The data from the old hash table is gradually migrated to the new one.
Once the migration is complete, the old hash table's memory is freed.
Progressive rehashing is achieved by migrating data from the old hash table to the new one in batches. Specifically, each time an insert, delete, or update operation occurs, a certain number of hash table nodes are also migrated until the process is complete.
The pseudo-code for progressive rehashing is as follows:
function rehashStep(dict): if dict.rehashidx == -1: return for i = 0 to REHASH_BATCH_SIZE: if dict.rehashidx >= dict.size: dict.rehashidx = -1 break while dict.table[dict.rehashidx] == NULL: dict.rehashidx += 1 entry = dict.table[dict.rehashidx] while entry != NULL: nextEntry = entry.next index = hashFunction(entry.key) & dict.new_ht.sizemask entry.next = dict.new_ht.table[index] dict.new_ht.table[index] = entry entry = nextEntry dict.table[dict.rehashidx] = NULL dict.rehashidx += 1
Performance Analysis
Redis's hash table performs well when the load factor is low, but as the load factor increases, the length of the linked lists also increases, leading to a decline in lookup performance.

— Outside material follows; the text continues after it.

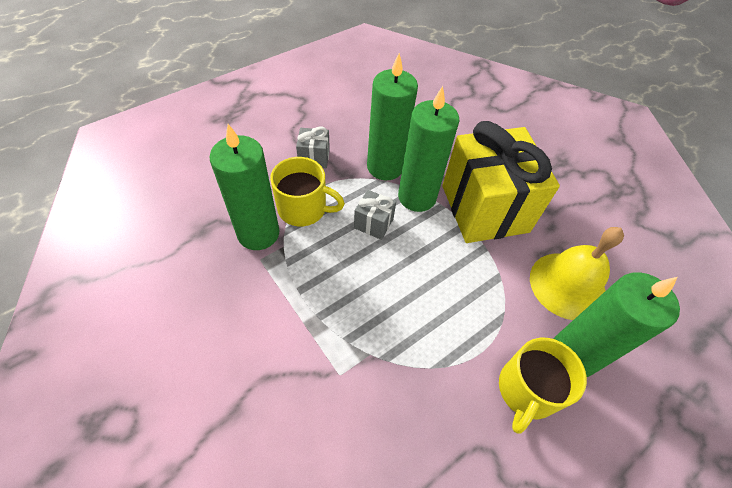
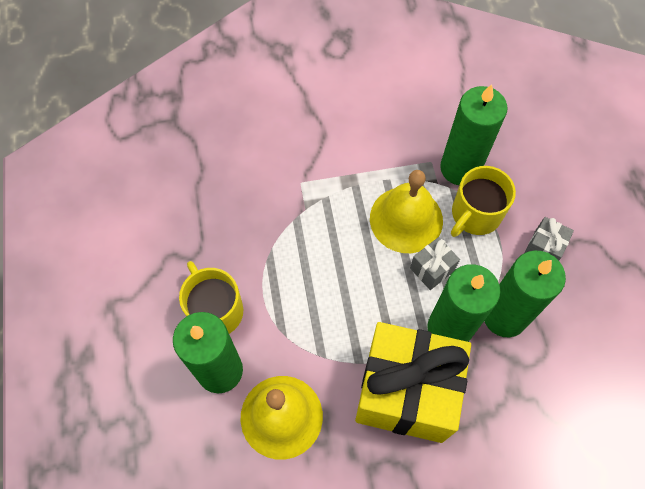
camera: 120 degrees right, 10 degrees up
none -> yellow bell [370,170,443,253]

To address this issue, Redis uses progressive rehashing to keep the load factor of the hash table within a reasonable range.
Conclusion
Redis resolves hash collisions using chaining and maintains the performance of the hash table through progressive rehashing. Chaining is simple to implement and performs well when the load factor is low, but performance decreases as the load factor increases. Progressive rehashing ensures that the system remains highly performant and available by migrating data in batches, avoiding blocking during the rehash process.
Through these mechanisms, Redis effectively balances performance and complexity in handling hash collisions, ensuring efficient data storage and retrieval in various usage scenarios.